Per le realtà urbane più piccole il modello vincente è uno stadio di 25.000-30.000 posti, in grado di ospitare 70-80 eventi/concerti l'anno. Lo stadio deve prevedere l'accesso delle attività logistiche direttamente al campo. La polifunzionalità e modularità si realizza con la tribuna che arretra per fare spazio al palcoscenico, adattabile per altri eventi. Un esempio da manuale di stadio medio-piccolo efficiente è la Veltins Arena in Germania.
Allo stato attuale la realtà italiana è caratterizzata da impianti sportivi utilizzati dalle società professionistiche ma di proprietà pubblica (Comuni). La gestione degli stadi è affidata ai club attraverso una concessione d'uso.
Uno stadio italiano è utilizzato mediamente 70 ore l'anno. Nella maggior parte dei casi i vincoli urbanistico-insediativi (oltre il 50% delle strutture si trova in zone con elevata densità abitativa) ne limitano l'utilizzo extra sportivo (concerti, altre manifestazioni sportive e non).

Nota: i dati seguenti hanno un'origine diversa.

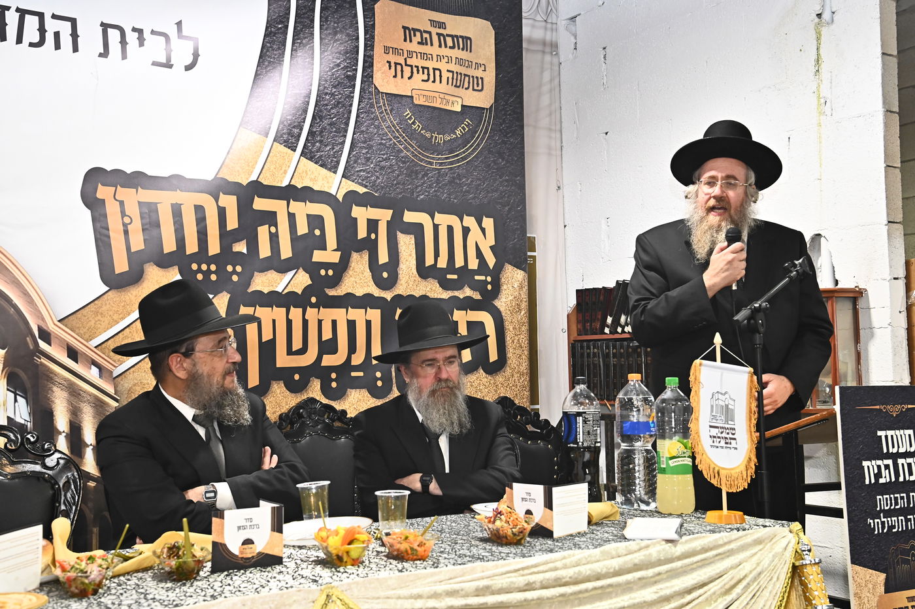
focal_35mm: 46
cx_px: 458
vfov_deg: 29.2
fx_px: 1169
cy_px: 304
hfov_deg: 42.8
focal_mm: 46
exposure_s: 1/200
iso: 3200
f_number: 8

La differenza principale tra il nostro sistema e quello degli altri paesi europei è nella concezione di stadio: in Italia è un costo (spese di gestione, adeguamenti normativi, canone di locazione, ecc.), mentre per le realtà più avanzate rappresenta una fonte di ricavi, grazie a una profittevole gestione degli spazi interni ed esterni all'impianto.
Gli stadi della Serie A hanno un tasso di occupazione media pari al 54%, contro il 76,9% in Spagna, il 93,3% in Inghilterra e il 95,7% in Germania.
|
Il Ddl bipartisan Butti-Lolli
Allo stato attuale gli stadi sono di proprietà dei Comuni (o del Coni, come l'Olimpico) e non dei club. La redditività è trascurabile, con un'età media di 67 anni, e un tasso di riempimento medio tra i più bassi d'Europa. Chi vuole costruire un nuovo impianto in Italia è scoraggiato dalle molteplici difficoltà burocratiche, amministrative e finanziarie. Adesso ci vogliono almeno otto anni prima di poter posare la prima pietra.

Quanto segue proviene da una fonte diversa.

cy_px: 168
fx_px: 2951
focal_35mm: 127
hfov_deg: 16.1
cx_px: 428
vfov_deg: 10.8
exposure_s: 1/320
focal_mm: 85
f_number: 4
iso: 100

Obiettivo del disegno di legge bipartisan Butti-Lolli per i nuovi impianti sportivi, oggi arenato alla Camera dei Deputati, dopo essere stato approvato al Senato, è favorire la realizzazione o ristrutturazione di impianti sportivi e stadi, attraverso la semplificazione e l'accelerazione delle procedure amministrative. Il motivo fondamentale è l'evoluzione del concetto di stadio da impianto adibito solo (o quasi esclusivamente) al calcio a struttura polifunzionale "produttiva", che sia più un generatore di ricavi che fonte di oneri e spese.
Interventi previsti
a) ristrutturazione di complessi sportivi per renderli moderni, funzionali e attrezzarli con attività commerciali e culturali (musei delle squadre) e tutto quello che oggi caratterizza gli impianti più moderni in Europa.
b) realizzazione di "Complessi sportivi multifunzionali", integrati a servizi funzionali alla fruibilità del complesso medesimo: attività commerciali, ricettive, di svago, per il tempo libero (multiplex, food-court), culturali e di servizio, ed eventuali insediamenti residenziali o direzionali.
L'approvazione del progetto è subordinata alla presentazione di studi di fattibilità.
Entro 60 giorni il Comune può promuovere un accordo di programma per approvare le necessarie varianti urbanistiche e per far conseguire all'opera "l'effetto di dichiarazione di pubblica utilità e di indifferibilità e urgenza", in modo da chiudere l'iter entro 6 mesi.
Gli interventi, se conformi alle destinazioni d'uso previste dal Comune nell'accordo con il soggetto proponente, possono essere realizzati anche con denuncia di inizio attività.